→ **Material provided**:
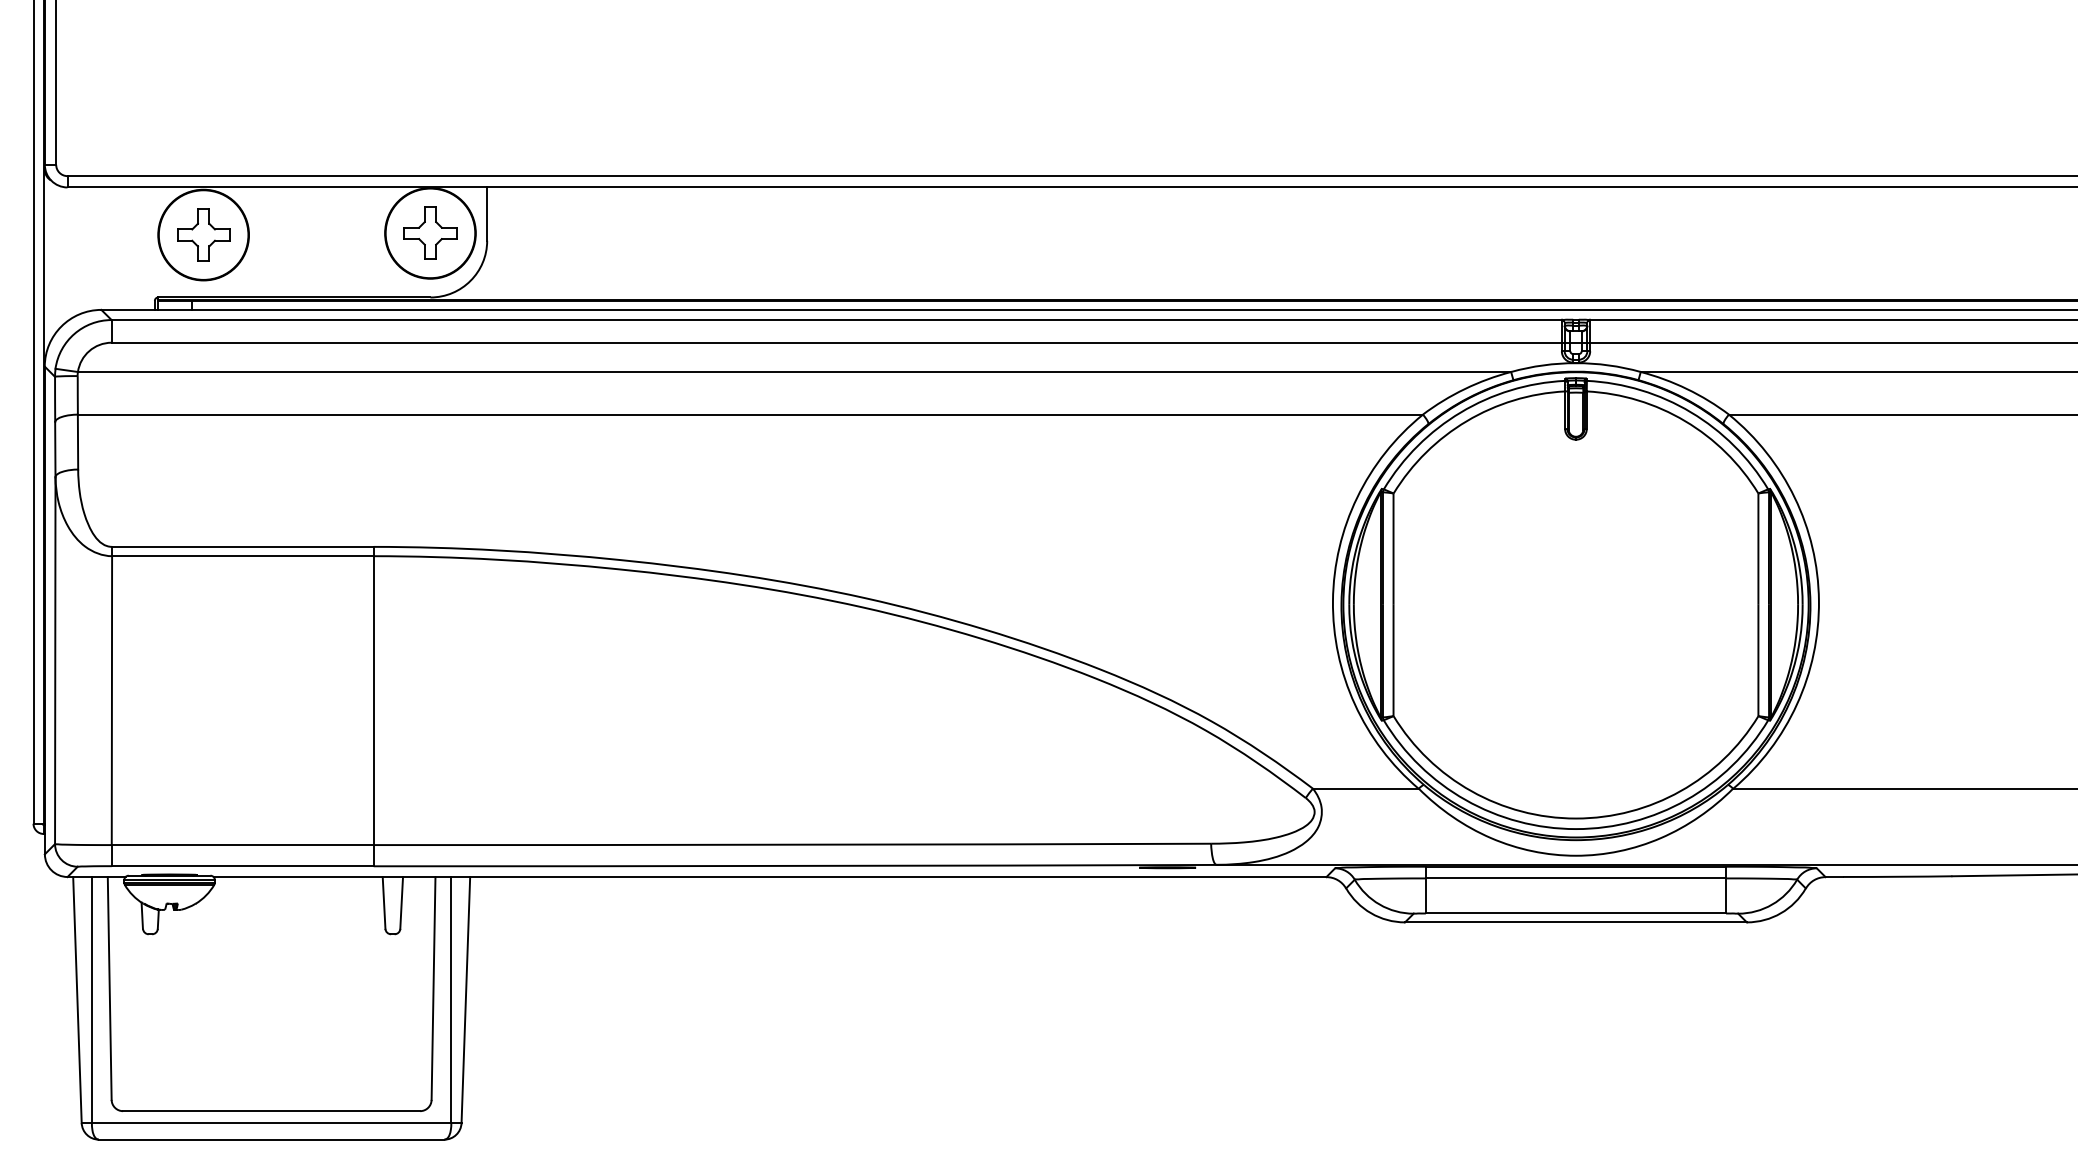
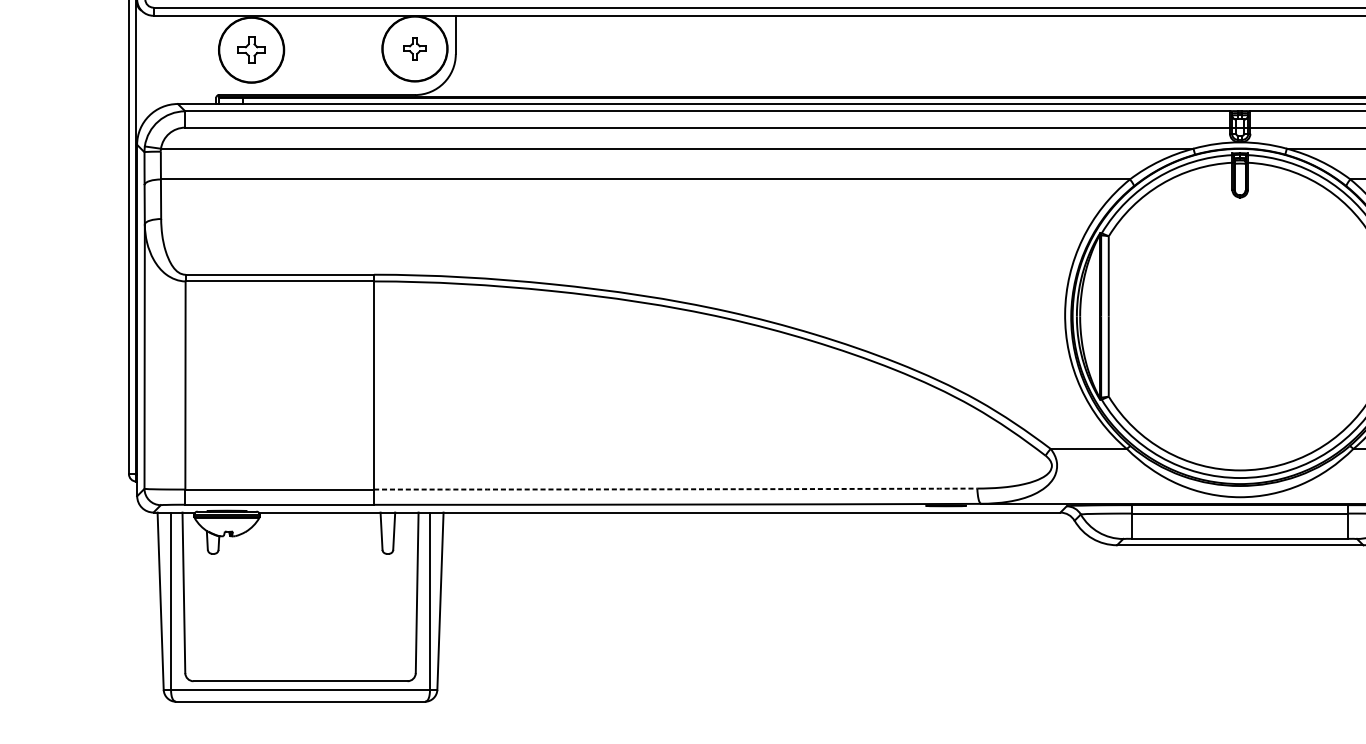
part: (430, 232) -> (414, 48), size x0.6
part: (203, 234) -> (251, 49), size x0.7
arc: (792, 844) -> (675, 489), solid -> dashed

--

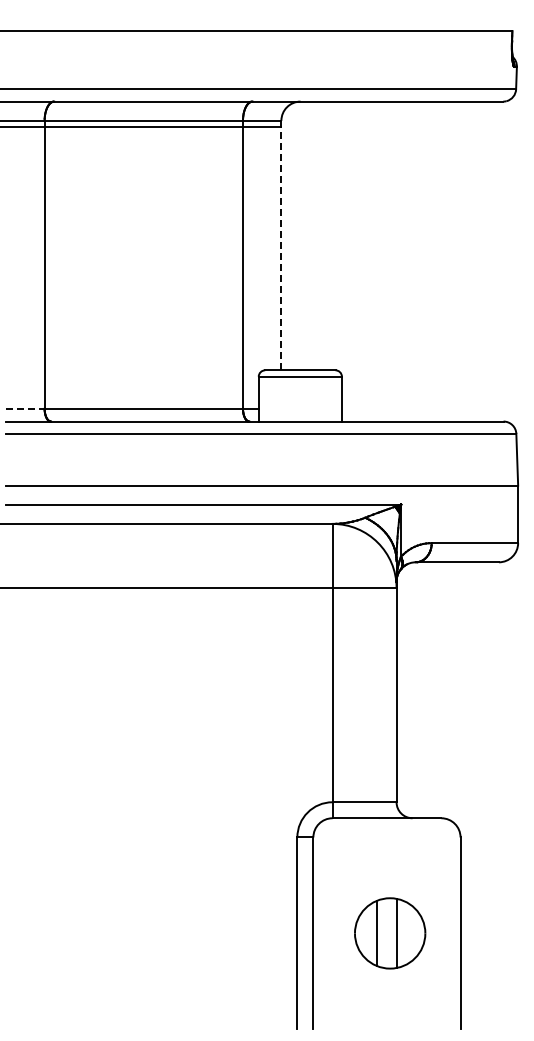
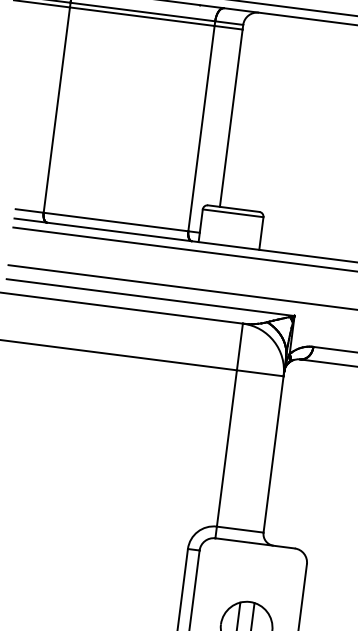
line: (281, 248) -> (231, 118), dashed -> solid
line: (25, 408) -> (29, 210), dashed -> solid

→ **What is being asked**: Look above for the line holding "part: (430, 232) -> (414, 48), size x0.6". Print it and every line after it, exactly, through the line holding "arc: (792, 844)".

→ **Response for this exercise**:
part: (430, 232) -> (414, 48), size x0.6
part: (203, 234) -> (251, 49), size x0.7
arc: (792, 844) -> (675, 489), solid -> dashed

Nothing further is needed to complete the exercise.